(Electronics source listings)

———

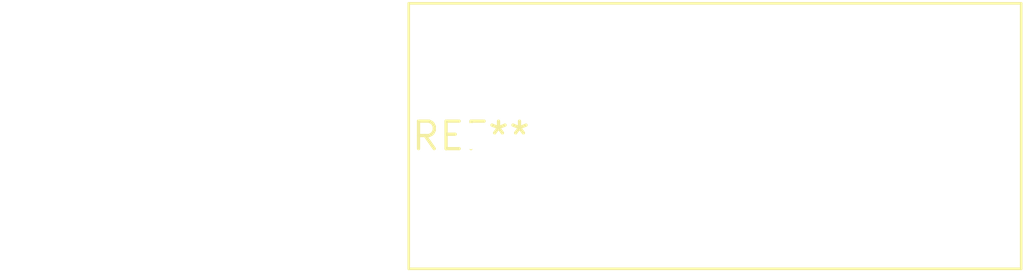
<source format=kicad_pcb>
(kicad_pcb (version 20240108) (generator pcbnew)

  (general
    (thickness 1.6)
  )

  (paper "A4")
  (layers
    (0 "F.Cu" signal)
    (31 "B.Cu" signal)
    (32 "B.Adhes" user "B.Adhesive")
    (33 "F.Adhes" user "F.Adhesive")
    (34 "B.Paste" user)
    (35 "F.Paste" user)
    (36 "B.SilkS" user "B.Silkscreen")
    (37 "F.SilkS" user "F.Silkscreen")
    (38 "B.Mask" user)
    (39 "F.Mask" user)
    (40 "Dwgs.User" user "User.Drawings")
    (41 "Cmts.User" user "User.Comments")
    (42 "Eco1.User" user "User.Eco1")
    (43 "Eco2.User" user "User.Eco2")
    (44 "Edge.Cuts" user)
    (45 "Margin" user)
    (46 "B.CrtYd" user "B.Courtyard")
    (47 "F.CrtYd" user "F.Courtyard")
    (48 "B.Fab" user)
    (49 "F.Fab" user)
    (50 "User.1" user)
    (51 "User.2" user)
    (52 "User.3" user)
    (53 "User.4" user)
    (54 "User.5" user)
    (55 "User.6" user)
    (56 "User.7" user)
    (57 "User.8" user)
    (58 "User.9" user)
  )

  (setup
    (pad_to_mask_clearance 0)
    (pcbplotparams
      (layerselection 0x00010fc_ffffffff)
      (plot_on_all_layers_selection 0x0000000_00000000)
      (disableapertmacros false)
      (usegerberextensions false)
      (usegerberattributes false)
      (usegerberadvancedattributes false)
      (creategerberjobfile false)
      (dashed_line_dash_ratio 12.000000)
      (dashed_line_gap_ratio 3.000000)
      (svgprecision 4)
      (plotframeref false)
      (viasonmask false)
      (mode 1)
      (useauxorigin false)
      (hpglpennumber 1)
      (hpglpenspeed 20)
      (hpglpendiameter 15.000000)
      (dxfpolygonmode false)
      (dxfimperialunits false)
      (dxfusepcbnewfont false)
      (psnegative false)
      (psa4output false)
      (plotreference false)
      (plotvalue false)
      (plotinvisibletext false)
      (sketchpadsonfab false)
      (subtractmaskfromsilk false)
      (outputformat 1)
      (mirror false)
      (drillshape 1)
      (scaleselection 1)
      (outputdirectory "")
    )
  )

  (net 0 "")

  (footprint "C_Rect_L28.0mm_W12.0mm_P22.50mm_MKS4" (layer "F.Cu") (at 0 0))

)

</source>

———

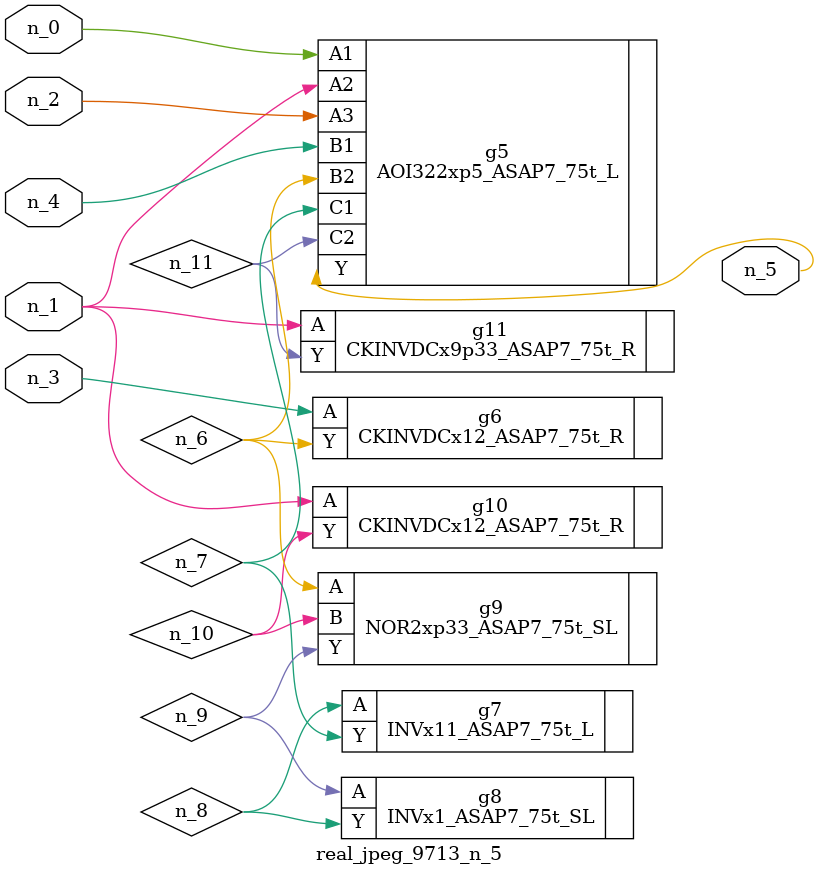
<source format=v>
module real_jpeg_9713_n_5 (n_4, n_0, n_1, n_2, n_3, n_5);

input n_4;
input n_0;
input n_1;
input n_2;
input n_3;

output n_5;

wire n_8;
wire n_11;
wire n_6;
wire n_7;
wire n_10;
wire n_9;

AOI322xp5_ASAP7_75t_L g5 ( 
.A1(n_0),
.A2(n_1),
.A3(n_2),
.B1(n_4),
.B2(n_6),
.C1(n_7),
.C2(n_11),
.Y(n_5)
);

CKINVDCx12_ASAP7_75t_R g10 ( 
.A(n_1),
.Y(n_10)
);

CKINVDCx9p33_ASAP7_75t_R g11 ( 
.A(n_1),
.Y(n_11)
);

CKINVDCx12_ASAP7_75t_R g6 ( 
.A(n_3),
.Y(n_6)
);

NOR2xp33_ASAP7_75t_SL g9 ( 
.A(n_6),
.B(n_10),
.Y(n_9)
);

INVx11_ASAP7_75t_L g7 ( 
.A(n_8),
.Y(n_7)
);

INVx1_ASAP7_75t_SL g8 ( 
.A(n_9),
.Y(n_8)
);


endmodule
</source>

———

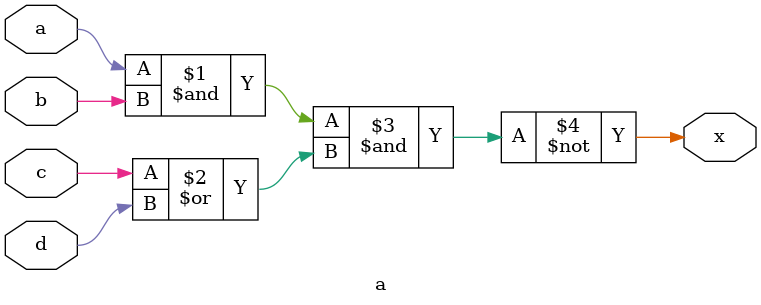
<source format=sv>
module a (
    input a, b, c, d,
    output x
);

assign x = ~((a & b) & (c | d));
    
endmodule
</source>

———

Some lines above hold the word "CrtYd". Copy all of them.

    (46 "B.CrtYd" user "B.Courtyard")
    (47 "F.CrtYd" user "F.Courtyard")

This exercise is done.